--- EXTRAIT À LIRE ---

Je suis documentaliste en collège (Collège Pasteur à Mâcon). Mon impression sur les IDD (à l’heure actuelle, c’est à dire avant réalisation et mise en pratique) : c’est le type même de la bonne idée qui risque d’être gâchée par une mise en oeuvre « usine à gaz » dont nos technocrates ont le secret.

Ainsi :
– le dispositif retenu impose (au nom de la liberté de choix des élèves) des groupes composés d’élèves de toutes les classes. Je ne sais pas si on y gagnera en terme de fonctionnement. Je suppose que, par rapport au fonctionnement en groupe classe, c’est toujours le hasard qui interviendra dans la « qualité », la cohérence du groupe. En tout cas cela nécessitera des barrettes dans l’emploi du temps pour que tous les groupes soient refaits à la moitié de l’année lors du passage d’un domaine à l’autre. Concrètement, toutes les classes de 5e vont travailler ensemble sur un même créneau horaire (chez nous, le jeudi après-midi) et donc se retrouver en même temps au CDI. C’est évidemment impossible et c’est un des piliers des IDD (le travail autonome de recherche) qui risque de manquer. Ou alors on retombera dans la vieille pratique qui consiste à donner tout ou partie du travail de recherche à faire hors temps de cours et ses vieux travers : favoriser les plus motivés, ceux qui sont « équipés » à la maison, qui « savent » utiliser internet… ce qui revient à se mettre dans l’impossibilité d’assurer une égalité de traitement entre les élèves et à intervenir dans le domaine méthodologique y compris auprès de ceux savent-utiliser-internet-parce qu’ils-l’ont-chez-eux « .

[Entrées du jeu de données]
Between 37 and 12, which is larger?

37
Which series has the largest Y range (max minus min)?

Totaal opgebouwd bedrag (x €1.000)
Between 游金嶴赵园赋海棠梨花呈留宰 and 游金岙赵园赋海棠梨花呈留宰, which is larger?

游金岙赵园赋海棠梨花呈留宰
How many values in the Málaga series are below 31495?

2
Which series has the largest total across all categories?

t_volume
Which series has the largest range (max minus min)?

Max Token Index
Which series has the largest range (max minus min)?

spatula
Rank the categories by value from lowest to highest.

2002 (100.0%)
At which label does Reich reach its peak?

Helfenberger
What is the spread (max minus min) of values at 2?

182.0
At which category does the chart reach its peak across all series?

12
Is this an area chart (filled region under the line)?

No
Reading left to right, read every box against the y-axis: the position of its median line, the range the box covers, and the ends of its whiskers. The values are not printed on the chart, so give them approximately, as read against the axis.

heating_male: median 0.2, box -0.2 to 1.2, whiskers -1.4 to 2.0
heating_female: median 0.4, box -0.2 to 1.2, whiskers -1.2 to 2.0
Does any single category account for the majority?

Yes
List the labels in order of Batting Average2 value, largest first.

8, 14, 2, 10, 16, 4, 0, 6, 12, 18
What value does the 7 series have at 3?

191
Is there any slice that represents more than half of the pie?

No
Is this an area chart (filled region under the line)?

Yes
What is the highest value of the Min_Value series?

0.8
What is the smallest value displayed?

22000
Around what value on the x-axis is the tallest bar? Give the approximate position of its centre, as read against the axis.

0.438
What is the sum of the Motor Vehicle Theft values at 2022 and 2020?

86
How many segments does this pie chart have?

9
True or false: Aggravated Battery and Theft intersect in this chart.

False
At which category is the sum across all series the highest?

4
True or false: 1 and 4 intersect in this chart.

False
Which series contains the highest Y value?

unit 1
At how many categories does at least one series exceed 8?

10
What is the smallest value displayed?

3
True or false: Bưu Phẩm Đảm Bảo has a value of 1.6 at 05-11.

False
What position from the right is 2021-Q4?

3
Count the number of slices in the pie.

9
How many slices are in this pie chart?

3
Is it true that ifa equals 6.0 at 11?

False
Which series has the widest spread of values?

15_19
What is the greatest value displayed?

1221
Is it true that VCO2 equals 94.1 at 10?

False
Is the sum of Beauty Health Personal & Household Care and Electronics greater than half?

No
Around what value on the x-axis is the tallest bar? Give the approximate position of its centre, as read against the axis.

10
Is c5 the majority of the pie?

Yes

--- CONSIGNE A ---
D'après l'extrait sur les IDD, quel créneau horaire est prévu au Collège Pasteur pour réunir toutes les classes de 5e ?
--- CONSIGNE B ---
Reprenez l'extrait sur les IDD après sa dernière phrase et poursuivez-le.

--- RÉPONSE A ---
Le jeudi après-midi.

--- RÉPONSE B ---
– Autre souci : la définition rigide des « domaines ». Au point de vue épistémologique c’est vraiment très contestable : pourquoi pas « arts et nature », « nature et civilisation », « langues et humanités » ou « création et corps humain » etc… ? Pourquoi ne pas faire confiance aux enseignants pour proposer des idées de passerelles ?

– En ce qui concerne la liberté de choix donnée aux élèves : chaque équipe de professeurs aura pris la peine de définir et expliciter les projets proposés. Mais il ne s’agit jamais que d’une description forcément brève. Pourquoi ne pas avoir simplement demandé aux enseignants (l’équipe pédagogique), dans chaque classe, de prévoir des thèmes passerelles entre les grands blocs disciplinaires (sciences, lettres, arts, sciences humaines, technologie et sport), validés par les instances représentatives (conseils d’enseignement, CA…) et hiérarchiques (les IPR pourraient trouver là un rôle d’animateurs et de conseillers…) ? Ce qui laisserait beaucoup de liberté aux enseignants, déjà largement habitués à la démarche de projet et beaucoup de possibilité de souplesse dans l’organisation.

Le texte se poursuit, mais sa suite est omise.